● Assigned task:
Each line of the records containing "XXIII" is to be copied out and returned.

● Data to process:
^^^^
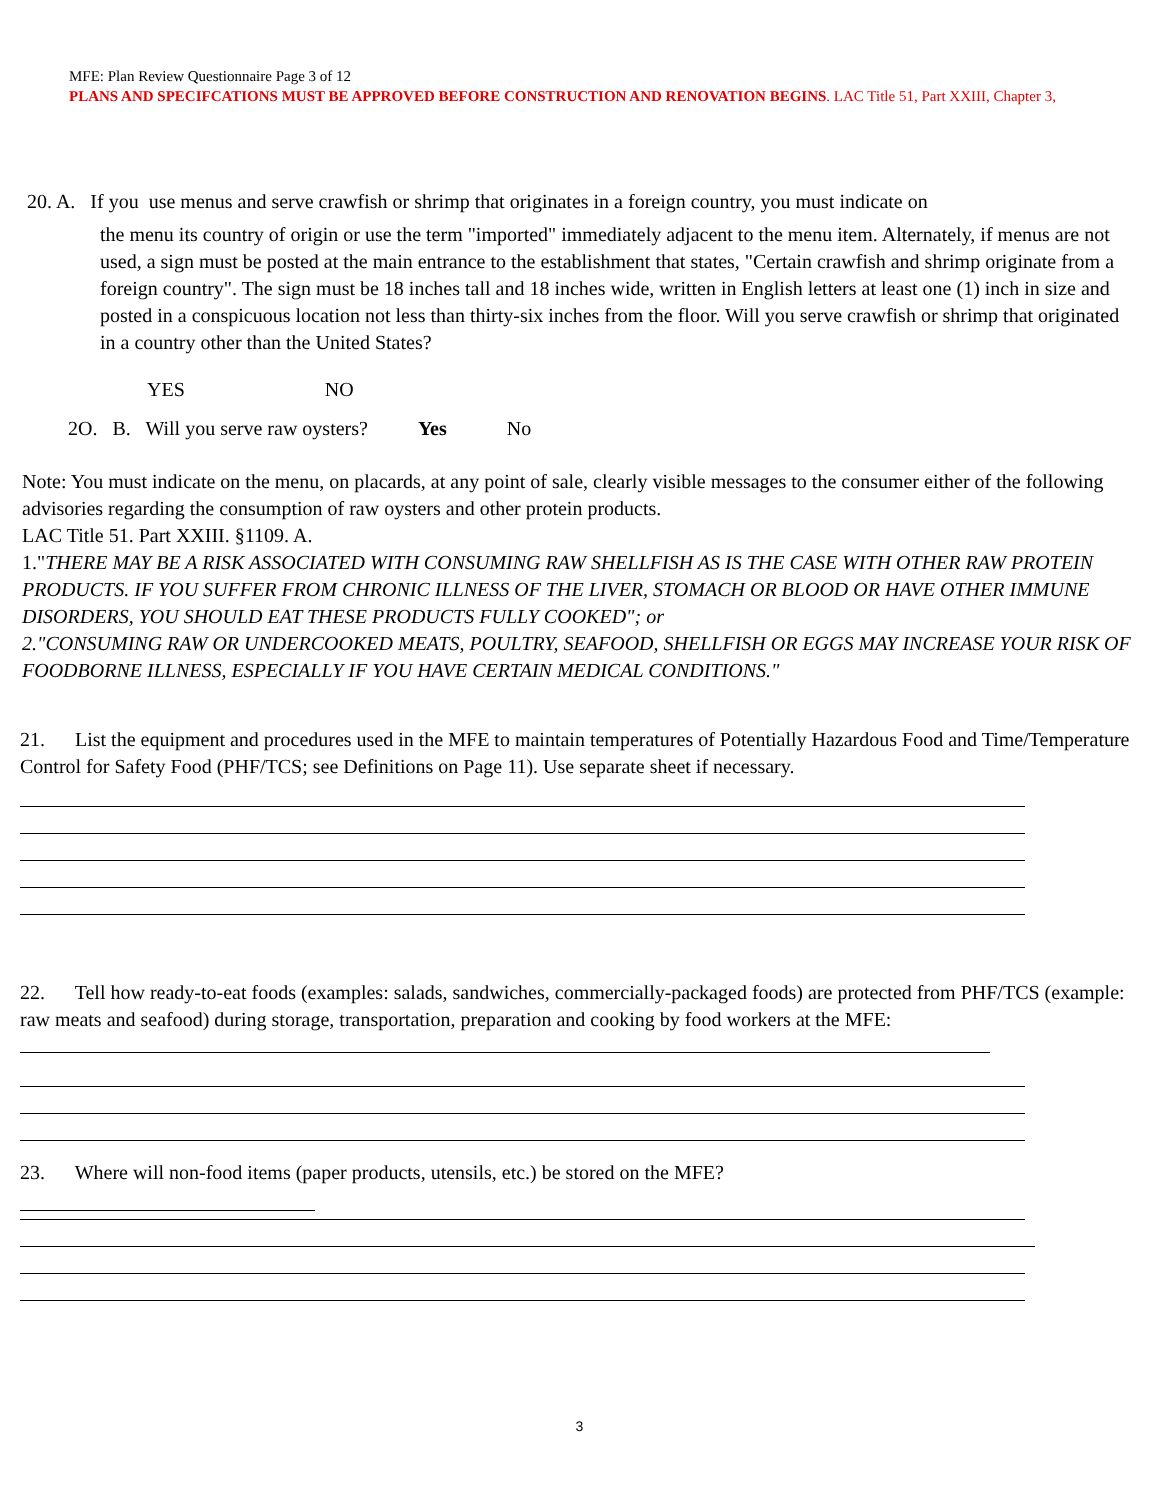MFE: Plan Review Questionnaire Page 3 of 12
PLANS AND SPECIFCATIONS MUST BE APPROVED BEFORE CONSTRUCTION AND RENOVATION BEGINS. LAC Title 51, Part XXIII, Chapter 3,
20. A. If you use menus and serve crawfish or shrimp that originates in a foreign country, you must indicate on
the menu its country of origin or use the term "imported" immediately adjacent to the menu item. Alternately, if menus are not used, a sign must be posted at the main entrance to the establishment that states, "Certain crawfish and shrimp originate from a foreign country". The sign must be 18 inches tall and 18 inches wide, written in English letters at least one (1) inch in size and posted in a conspicuous location not less than thirty-six inches from the floor. Will you serve crawfish or shrimp that originated in a country other than the United States?
YES NO
2O. B. Will you serve raw oysters? Yes No
Note: You must indicate on the menu, on placards, at any point of sale, clearly visible messages to the consumer either of the following advisories regarding the consumption of raw oysters and other protein products.
LAC Title 51. Part XXIII. §1109. A.
1."THERE MAY BE A RISK ASSOCIATED WITH CONSUMING RAW SHELLFISH AS IS THE CASE WITH OTHER RAW PROTEIN PRODUCTS. IF YOU SUFFER FROM CHRONIC ILLNESS OF THE LIVER, STOMACH OR BLOOD OR HAVE OTHER IMMUNE DISORDERS, YOU SHOULD EAT THESE PRODUCTS FULLY COOKED"; or
2."CONSUMING RAW OR UNDERCOOKED MEATS, POULTRY, SEAFOOD, SHELLFISH OR EGGS MAY INCREASE YOUR RISK OF FOODBORNE ILLNESS, ESPECIALLY IF YOU HAVE CERTAIN MEDICAL CONDITIONS."
21. List the equipment and procedures used in the MFE to maintain temperatures of Potentially Hazardous Food and Time/Temperature Control for Safety Food (PHF/TCS; see Definitions on Page 11). Use separate sheet if necessary.
22. Tell how ready-to-eat foods (examples: salads, sandwiches, commercially-packaged foods) are protected from PHF/TCS (example: raw meats and seafood) during storage, transportation, preparation and cooking by food workers at the MFE:
23. Where will non-food items (paper products, utensils, etc.) be stored on the MFE?
3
^^^^
● Answer for this exercise:
PLANS AND SPECIFCATIONS MUST BE APPROVED BEFORE CONSTRUCTION AND RENOVATION BEGINS. LAC Title 51, Part XXIII, Chapter 3,
LAC Title 51. Part XXIII. §1109. A.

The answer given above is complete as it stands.